Tear gas used to disperse protesters outside Arizona Capitol building, officials say
Originally Published: 24 JUN 22 19:37 ET
By Steve Almasy and Melissa Alonso, CNN
(CNN) -- After the Supreme Court overturned Roe v. Wade on Friday, holding that there is no longer a federal constitutional right to an abortion, protesters and supporters of the ruling gathered at the high court's building in Washington, DC, and in other cities nationwide.
Similar demonstrations are planned across the country over the weekend, according to CNN's research. Organizations like Planned Parenthood, Bans Off Our Bodies and Women's March are among the groups organizing the events.
Late Friday, law enforcement in Arizona used tear gas to disperse a crowd of abortion rights supporters protesting outside the State Capitol in Phoenix.
"Troopers deployed tear gas after a crowd of protesters repeatedly pounded on the glass doors of the State Senate Building," Arizona Department of Public Safety spokesperson Bart Graves told CNN.
The crowd then moved across the street to the Wesley Bolin Plaza, where police used the tear gas after a monument was vandalized, Graves said.
"While working inside we were interrupted by the sound of bangs and smell of tear gas," Arizona State Rep. Sarah Liguori, a Democrat, tweeted from inside the building. She added: "Protestors cleared from the Capitol."
The demonstrations come after several Arizona abortion providers said they preemptively paused abortion services due to lack of legal clarity on the matter, according to posts on their websites.
Arizona State Rep. Justin Wilmeth, a Republican, tweeted that the legislators were working on a couple of policy items when they heard the protesters.
"As I heard it, some either banged on Senate windows or broke them and then DPS launched smoke bombs to disperse the crowds. Pure chaos for a bit," Wilmeth tweeted.
Protests took place outside the Supreme Court
In the nation's capital, one person led protesters in front of the Supreme Court in a chant of "Hands off! Hands off!" and a call-and-response of "My body! My choice!"
One woman told CNN affiliate WJLA that the decision was an outrage.
"It's illegitimate. Abortion bans are illegitimate," the woman said. "Forced motherhood is illegitimate."
Protesters asked those in attendance to donate to abortion advocates and purchase abortion pills to distribute to others.
Abortion rights opponents were also present in front of the Supreme Court.
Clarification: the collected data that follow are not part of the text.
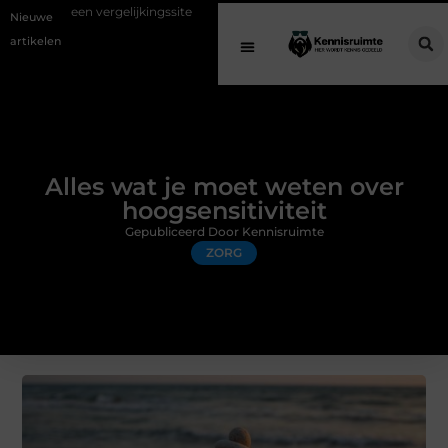
elijkingssite
Schenking aan een goed doel: waarom geven belangrijk
Nieuwe
artikelen
Alles wat je moet weten over
hoogsensitiviteit
Gepubliceerd Door Kennisruimte
ZORG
After the decision came down, a man -- standing amid placards including the messages "Roe is dead" and "I am the post-Roe generation" -- sprayed champagne in the air above others who were celebrating. There were several dozen abortion-rights opponents at the site during the afternoon, but it appeared they had filtered out of the crowd by evening.
In New York's Greenwich Village, thousands of people marched and chanted in the streets. One of the chants directed the f-word at Justice Brett Kavanaugh. There were some anti-abortion activists at the march, but they were keeping a low profile and there were no confrontations seen by the CNN crew walking with the protesters.
Demonstrators in Los Angeles clogged the 110 freeway as it passed through downtown, blocking traffic. While abortion will remain legal in California, the protesters said they were showing their concern and support for women in other states.
In Atlanta, several hundred people in two different demonstrations merged and gathered in front of the Capitol. Almost all the people were protesting the decision. A CNN crew saw one counter-protester where one group began its march a few miles away.
In Texas, a large crowd gathered in front of a federal courthouse in downtown Austin. People took to a microphone to tell stories, many of fear and frustration. Some carried signs, including one that said "Pro-life is a lie, they don't care if we die."
In Washington, DC, an abortion rights activist climbed to the top of the Frederick Douglass Memorial Bridge, which was subsequently shut down. Guido Reichstadter posted videos and photos of himself on social media from the top of the bridge, where he unfurled a large green banner. Green is recognized as a symbol of abortion rights.
Reichstadter also planted a flag on the bridge that read "Don't tread on my uterus."
He told CNN while many people in the US oppose the Supreme Court's decision, their support is largely passive, which he says is not enough to ensure women have access to abortions across the country.